PASSAGE SHOWN>

More rapids then the ledal to ice house. Class II and easy III just read and run. Mark your take out ---- eeeew nastry stuff last few miles


----------



## Snowolf

Thanks Rutrow! Yeah, I have peeked at the Lyle Gorge and wow scary stuff. No way I want to run something like that!!! I think like Shearas Falls on the Deschutes, its actually illegal to run it even if someone was ballsy enough to try. Not sure though on Lyle Gorge. I know its a HUGE fine for doing Shearas falls


----------



## mikesmtnfun

*It needs to go*

I wish I would have seen this thread before; just tried to run this river (June 21) and almost had a buddy drown. We ended up having to abandon thousands of dollars worth of equipment and hike out. The water level is such that there is no way to float over this barrier, but the current is extremely swift on the approach. As you all know it lies around a blind corner. If you know where it is, you are probably okay, but we did not and paid. There is a steel cable attaching the large log to the bank. Now I'm not sue-conscious, but after the deadly accidents they have had on this river, and considering there is no warning sign before this deadly hazard, the land managers who are aware of this and doing nothing about it must have blinders on. If several people die, somebody will need to answer for it.

RECORDS SHOWN>
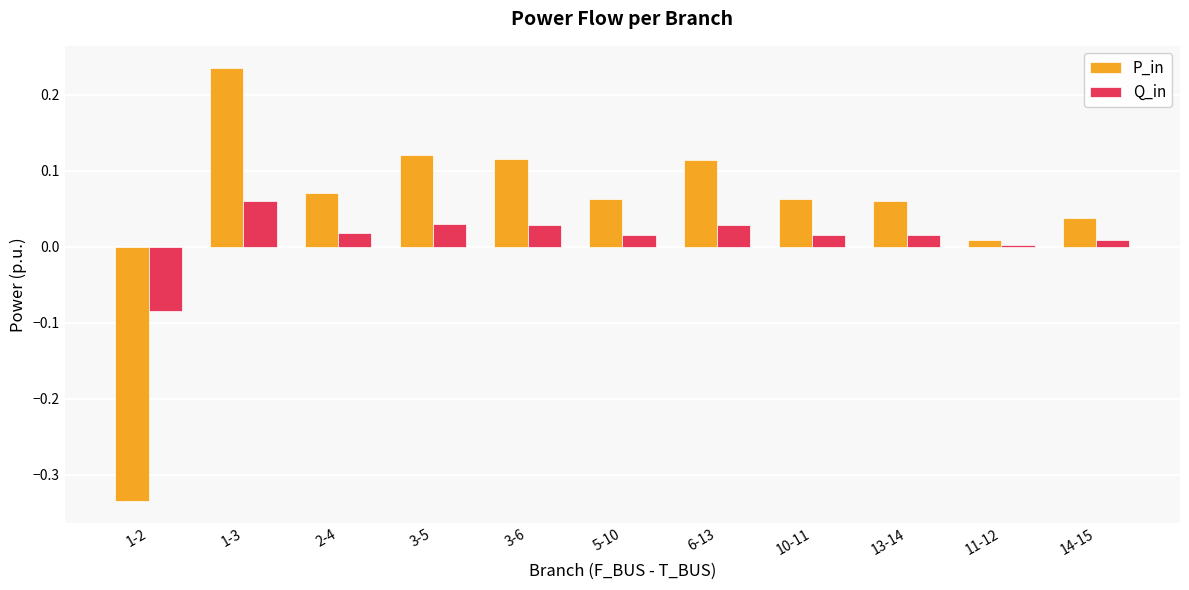

The value of Q_in at 1-2 is -0.0. True or false?

False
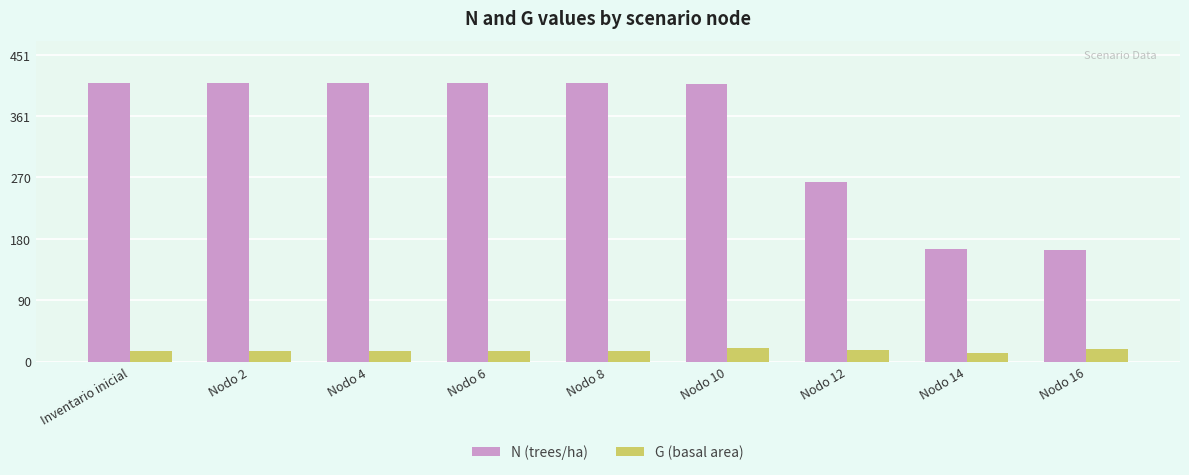

Rank the series by their average value, from lowest to highest.

G (basal area), N (trees/ha)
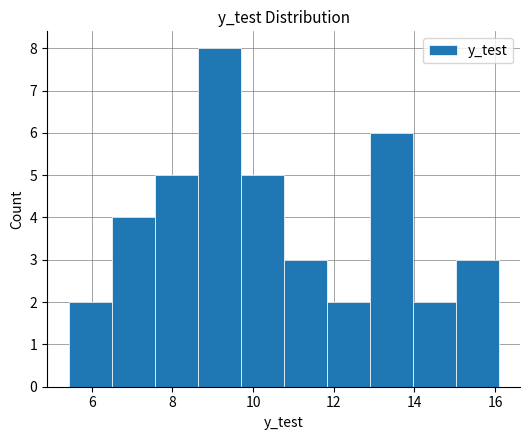

How tall is the bar that spans 7.6 to 8.6 on the x-axis? Neither the bar edges nor the heights are printed on the chart, so give them approximately, as read against the axes.

5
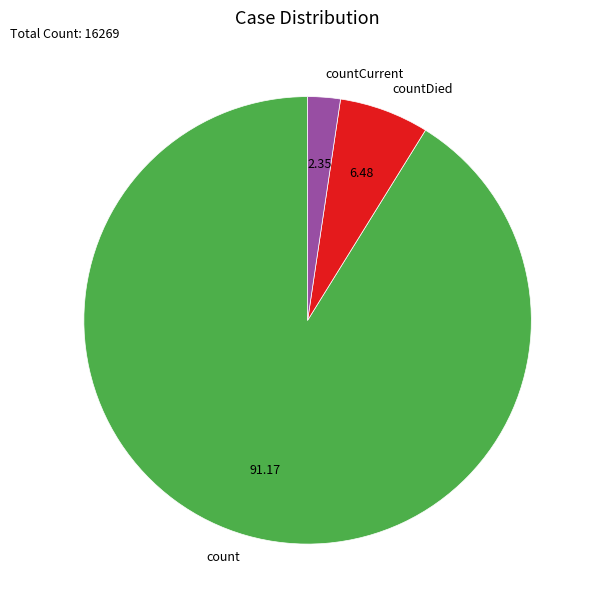

What is the ratio of the value at countDied to the value at countCurrent?

2.8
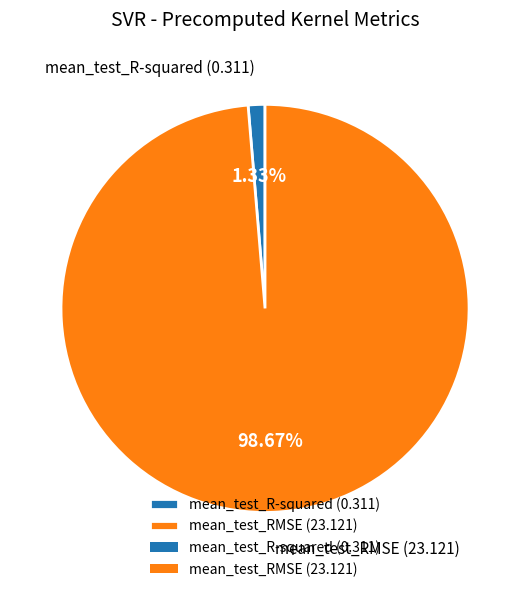

True or false: mean_test_RMSE accounts for 89% of the total.

False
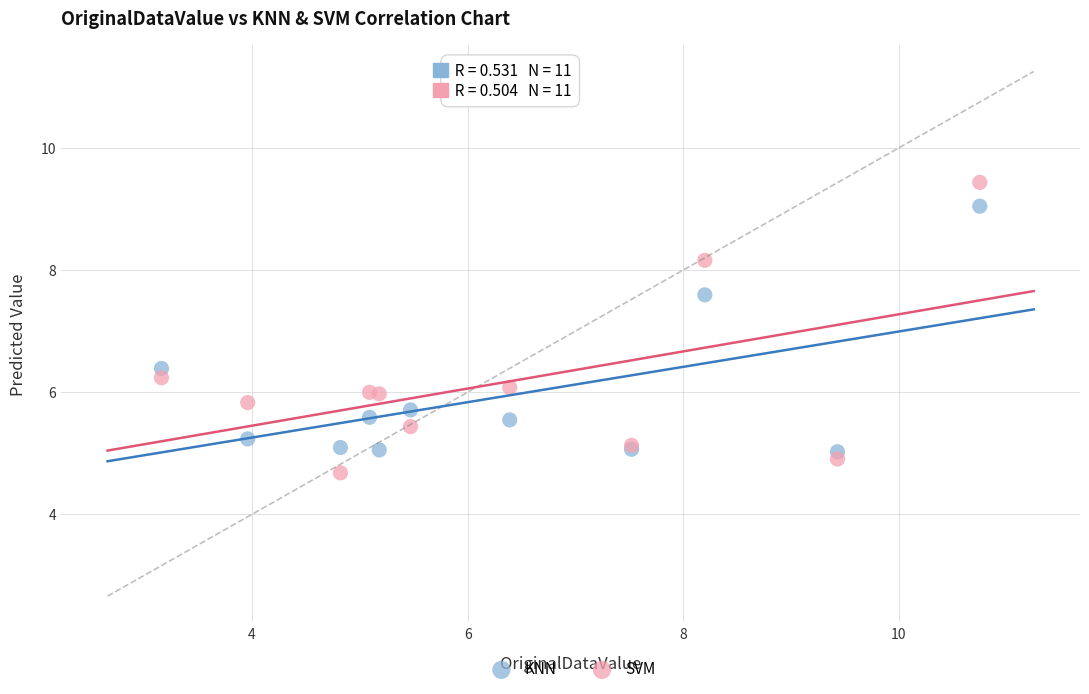

What is the X range (max minus min) for the scatter plot?

7.6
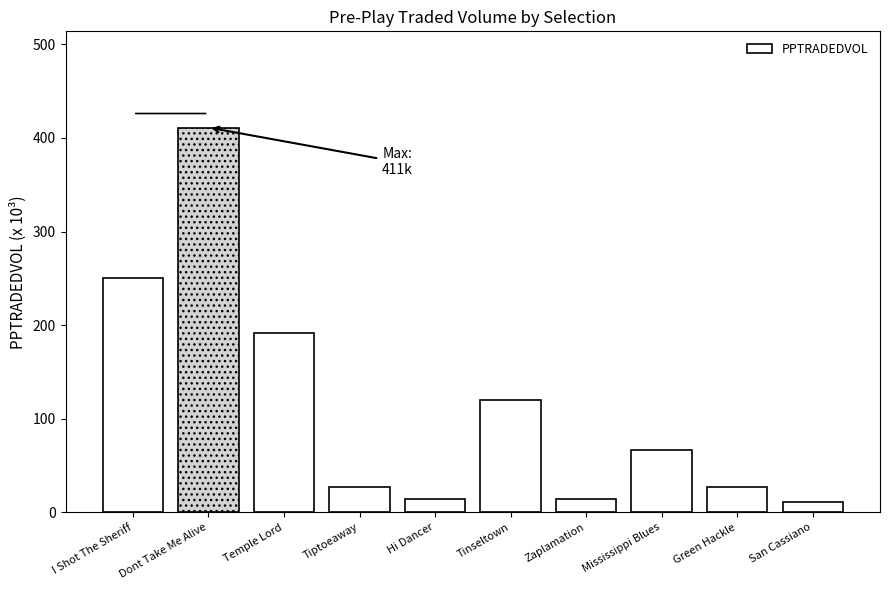

How many bars are there in total?

10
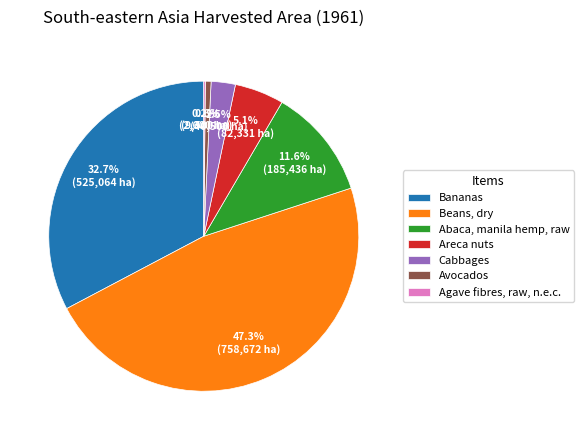

What is the largest slice in the pie chart?

Beans, dry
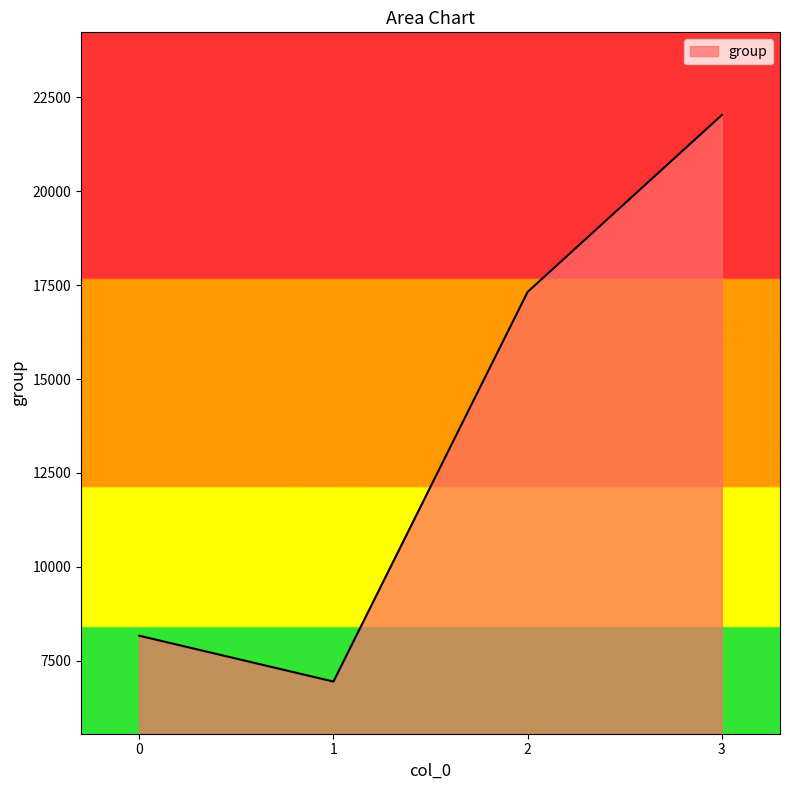

Rank the categories by value from highest to lowest.

3, 2, 0, 1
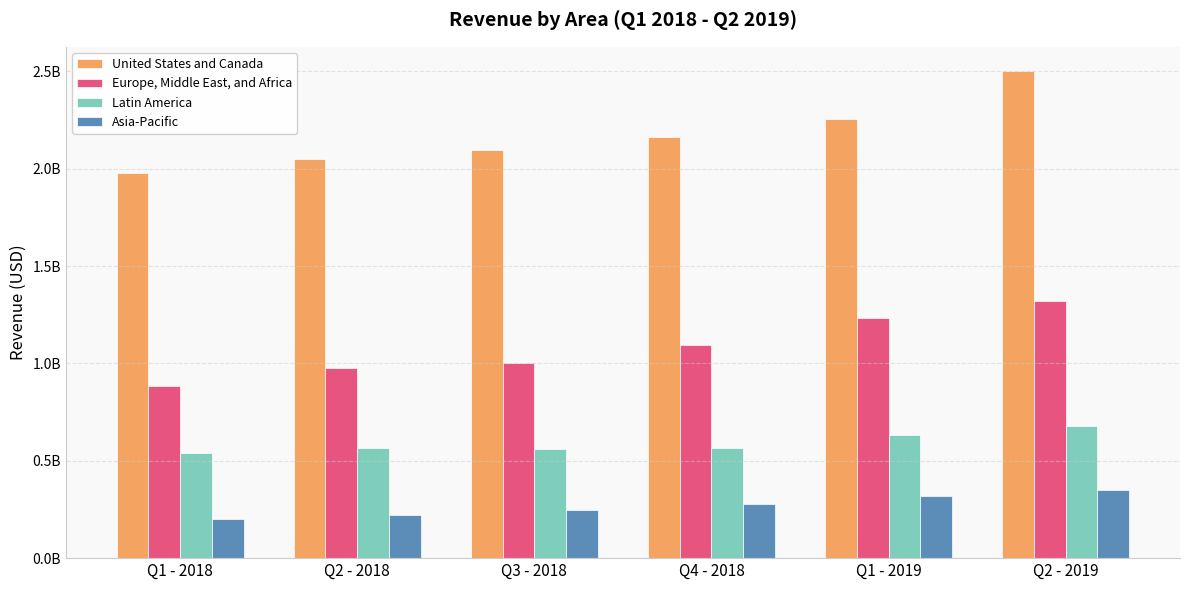

What is the minimum value for Latin America?

540182000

EXERCISE SET>
1. Can you summarize the whitewater thread in two sentences?
2. Could you write the next part of the whitewater thread, picking up after its last post?
The material has no connection to the whitewater thread.

TASK-BY-TASK RESULTS>
1. One poster describes Class II and easy III rapids down to the ice house, and another says they have looked at Lyle Gorge and would never run it, comparing it to Shearas Falls on the Deschutes, which they believe is illegal to run. A third poster says their group ran the river on June 21 and hit a log barrier, cabled to the bank around a blind corner, where a friend almost drowned and they had to abandon thousands of dollars of equipment and hike out, and they fault the land managers for posting no warning sign.

2.
A side note: if anybody is willing to help a guy out, I would appreciate organizing a rescue mission for my gear, and very soon. As the water drops, it should become much easier to retrieve all the gear. And the raft is in perfect condition so once we get the frame, etc. out of the strainer, I will be able to raft out. Right now I am without any gear and need help in getting it out of there. Perhaps we could at least install a sign while we're at it. You can call or email: (503-three one three - three five two seven). My name is Mike. Thanks.

A picture:


----------



## Blade&Shaft

Wow Mike that's real scary to hear, glad everyone is okay and hope you get all your gear back!


----------



## BryanS.

Ishy pishy is a blast. Lyle gorge has been run. Check out Jeremy kayaks Lyle Gorge. Sorry, i'm techtard and don't know how to post links or pics from my phone. Good video. One of the locals told me the gorge was full of fishing tackle from generations of natives that fish that spot.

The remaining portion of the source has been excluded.